The Talk

So, I’m walking home tonight from my nightly walk and I get about two blocks from my street and I see three police squad cars – lights flashing brilliantly – blocking off a street just ahead of me across from the NIH. As I get closer I notice they are surrounding a car that looks like a tan Chevy Malibu and sitting behind the steering wheel with the door open, is a young white male. He listens passively as an officer leans over the door and talks to him. Standing beside another squad car are two other young white males; one with his arms crossed and the other with his arms hung listlessly in front of him, as two officers talk to them. None of the young men are handcuffed.

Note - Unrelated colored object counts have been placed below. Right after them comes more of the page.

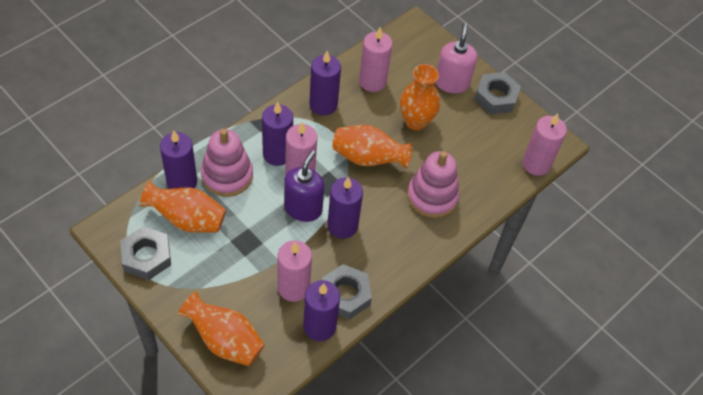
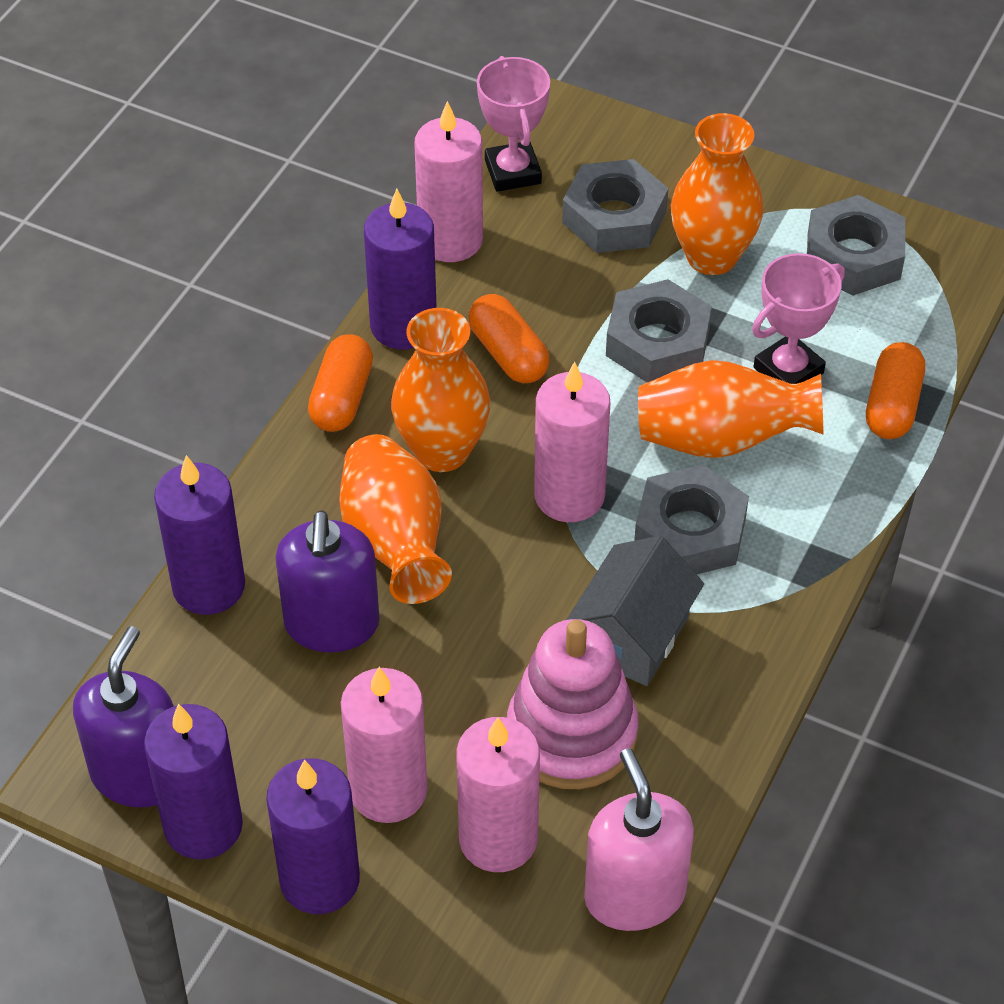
grey house: 0 -> 1
grey nut: 3 -> 4
orange capsule: 0 -> 3
pink stacking toy: 2 -> 1
pink trophy: 0 -> 2
purple candle: 5 -> 4
purple soap dispenser: 1 -> 2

However, as I cross the street and get a closer look, I notice a third young person; a black male standing beside the third scout car and he is handcuffed. I slow down for a minute to take it all in, and stare intensely at the black youth, who I know saw me (it was about 11:30 pm and I was the only person on the street), but he stares straight ahead, not saying a word.

I don’t know any of the kids, and I have no idea what the circumstances are. They could be serial killers, or Facebook killers, or drug cartel members, bank robbers, Russian agents, ISIS recruits, or maybe just a bunch of dumb teenagers out joyriding after curfew. Who knows? But seeing that young black boy handcuffed while it appeared the white youths were receiving a good tongue lashing from the all-white police officers, irritated the hell out of me. I know I am being grossly unfair and presumptuous, but it hit too close to home.

My kids grew up in a community not all that dissimilar from Bethesda, and frankly, had more white friends than black. I had the “talk” with both of them by time they were ten-years-old. And when they reached their teens, they seemed to always be in that kind of situation. I sounded like a broken record constantly, relentlessly, warning them that they absolutely, positively, WILL get arrested and go straight to jail – even if their white friends did not – if they were stopped by the police due to some kind of violation of the law. It did not matter whether they were innocent of any crime or violation. And for good measure, I would add that besides ruining their reputation, embarrassing our family, and severely disappointing their grandparents, aunties, uncles and cousins who look up to them, their foolishness would ruin their chances of getting into a good college and possible job in the future.

Fortunately, we never encountered anything major. But I can only imagine what that young boy’s parents are thinking or saying to him tonight, if they have been notified of his arrest. One thing for sure, he needs to hear the “talk” again.